India-heritage service providers have been a significant force in the outsourcing market for at least 10 years. Between 2009 and 2012, they increased their market share by 13 percentage points as measured by annual contract value (ACV). In the same period, Western-heritage providers’ share declined some 7 percent.
But the growth of India-heritage providers has also been slowing. The compound annual growth rate of their annual revenues has gone from 32 percent in 2005-08 to 16 percent since then. It will be difficult to maintain even those lower growth rates, especially as accompanied by margin pressure in a very competitive environment.
So how can India-heritage providers keep growing?
• First, they need to win the U.S. restructuring market, which represents 35 percent of the country’s total ACV. They’ve already grabbed second- and third-generation deals but will need to capture even more to sustain growth. Incumbency isn’t what it used to be, and many restructurings are indeed shifting away from Western-heritage providers. But there’s a catch: As clients become more comfortable with switching providers and managing the associated costs, the business hard-won by the India-heritage providers will itself come under threat.
• A second, and less challenging, growth opportunity is BPO, in large part because the India-heritage providers have had less catching up to do. Their case studies and proof points are nearly as robust as those of their Western competition. Still, with their market share at just 36 percent, there is plenty of opportunity for expansion in what appears to be a bright segment of the outsourcing market right now. Still, sustained growth will require not just success, but dominance.

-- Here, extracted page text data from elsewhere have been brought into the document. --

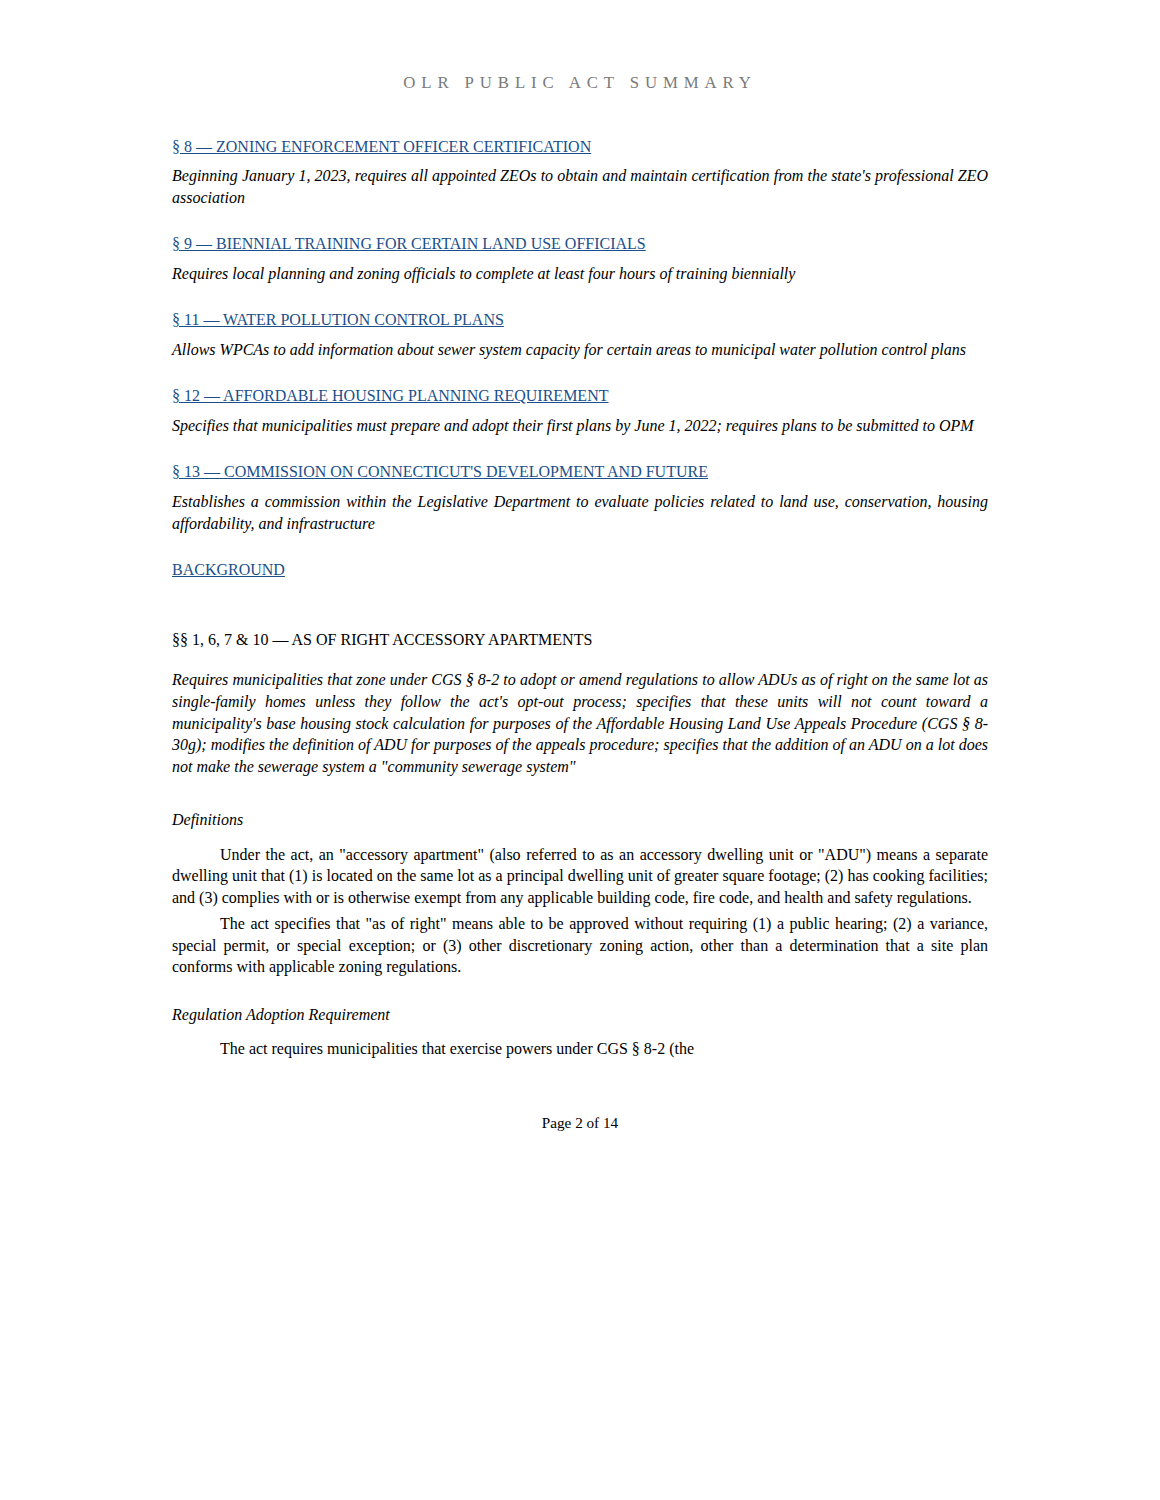OLR Public Act Summary
§ 8 — ZONING ENFORCEMENT OFFICER CERTIFICATION
Beginning January 1, 2023, requires all appointed ZEOs to obtain and maintain certification from the state's professional ZEO association
§ 9 — BIENNIAL TRAINING FOR CERTAIN LAND USE OFFICIALS
Requires local planning and zoning officials to complete at least four hours of training biennially
§ 11 — WATER POLLUTION CONTROL PLANS
Allows WPCAs to add information about sewer system capacity for certain areas to municipal water pollution control plans
§ 12 — AFFORDABLE HOUSING PLANNING REQUIREMENT
Specifies that municipalities must prepare and adopt their first plans by June 1, 2022; requires plans to be submitted to OPM
§ 13 — COMMISSION ON CONNECTICUT'S DEVELOPMENT AND FUTURE
Establishes a commission within the Legislative Department to evaluate policies related to land use, conservation, housing affordability, and infrastructure
BACKGROUND
§§ 1, 6, 7 & 10 — AS OF RIGHT ACCESSORY APARTMENTS
Requires municipalities that zone under CGS § 8-2 to adopt or amend regulations to allow ADUs as of right on the same lot as single-family homes unless they follow the act's opt-out process; specifies that these units will not count toward a municipality's base housing stock calculation for purposes of the Affordable Housing Land Use Appeals Procedure (CGS § 8-30g); modifies the definition of ADU for purposes of the appeals procedure; specifies that the addition of an ADU on a lot does not make the sewerage system a "community sewerage system"
Definitions
Under the act, an "accessory apartment" (also referred to as an accessory dwelling unit or "ADU") means a separate dwelling unit that (1) is located on the same lot as a principal dwelling unit of greater square footage; (2) has cooking facilities; and (3) complies with or is otherwise exempt from any applicable building code, fire code, and health and safety regulations.
The act specifies that "as of right" means able to be approved without requiring (1) a public hearing; (2) a variance, special permit, or special exception; or (3) other discretionary zoning action, other than a determination that a site plan conforms with applicable zoning regulations.
Regulation Adoption Requirement
The act requires municipalities that exercise powers under CGS § 8-2 (the
Page 2 of 14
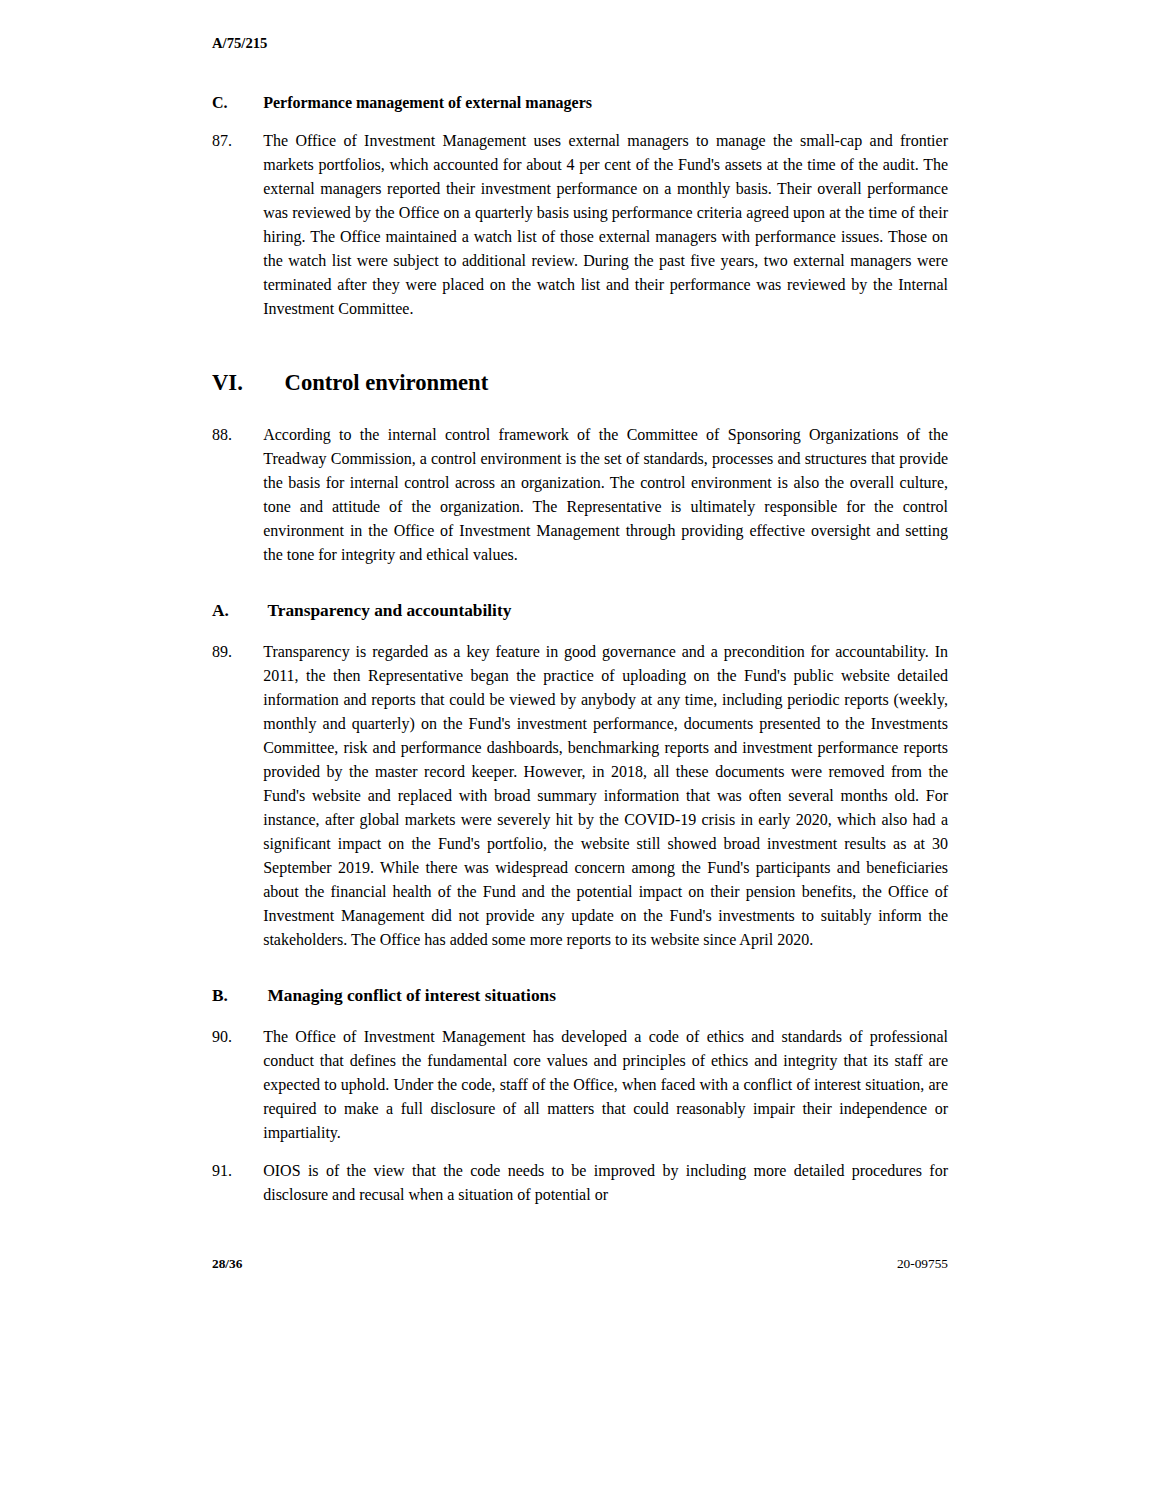A/75/215
C. Performance management of external managers
87. The Office of Investment Management uses external managers to manage the small-cap and frontier markets portfolios, which accounted for about 4 per cent of the Fund's assets at the time of the audit. The external managers reported their investment performance on a monthly basis. Their overall performance was reviewed by the Office on a quarterly basis using performance criteria agreed upon at the time of their hiring. The Office maintained a watch list of those external managers with performance issues. Those on the watch list were subject to additional review. During the past five years, two external managers were terminated after they were placed on the watch list and their performance was reviewed by the Internal Investment Committee.
VI. Control environment
88. According to the internal control framework of the Committee of Sponsoring Organizations of the Treadway Commission, a control environment is the set of standards, processes and structures that provide the basis for internal control across an organization. The control environment is also the overall culture, tone and attitude of the organization. The Representative is ultimately responsible for the control environment in the Office of Investment Management through providing effective oversight and setting the tone for integrity and ethical values.
A. Transparency and accountability
89. Transparency is regarded as a key feature in good governance and a precondition for accountability. In 2011, the then Representative began the practice of uploading on the Fund's public website detailed information and reports that could be viewed by anybody at any time, including periodic reports (weekly, monthly and quarterly) on the Fund's investment performance, documents presented to the Investments Committee, risk and performance dashboards, benchmarking reports and investment performance reports provided by the master record keeper. However, in 2018, all these documents were removed from the Fund's website and replaced with broad summary information that was often several months old. For instance, after global markets were severely hit by the COVID-19 crisis in early 2020, which also had a significant impact on the Fund's portfolio, the website still showed broad investment results as at 30 September 2019. While there was widespread concern among the Fund's participants and beneficiaries about the financial health of the Fund and the potential impact on their pension benefits, the Office of Investment Management did not provide any update on the Fund's investments to suitably inform the stakeholders. The Office has added some more reports to its website since April 2020.
B. Managing conflict of interest situations
90. The Office of Investment Management has developed a code of ethics and standards of professional conduct that defines the fundamental core values and principles of ethics and integrity that its staff are expected to uphold. Under the code, staff of the Office, when faced with a conflict of interest situation, are required to make a full disclosure of all matters that could reasonably impair their independence or impartiality.
91. OIOS is of the view that the code needs to be improved by including more detailed procedures for disclosure and recusal when a situation of potential or
28/36 20-09755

• Third, they will need to crack the Public Sector globally. Already, TCS, Infosys, HCL and Cognizant have won deals ranging from $15 million to more than $500 million. Protectionist behaviors are natural in this space and will continue to inhibit growth in market share, but workarounds exist. These are large, complex deals, and they are expensive to win, but they also are sticky and profitable.
• Fourth: Continental Europe. In the last three years, only 60 percent of the transactions ISG advised in the region had offshore scope. While that is nearly a 20 percent increase from the prior three-year period, it still leaves plenty of room for opportunity.
Long term, the best defense may be a good offense. Many Western service providers simply can’t maintain their historically high overheads and still remain competitive. But India-heritage service providers will need to look to some other growth engines to stay on their trajectory, such as the mid-market and emerging technologies. In the short term, we feel that the four points above hold the key to sustaining their double-digit pace.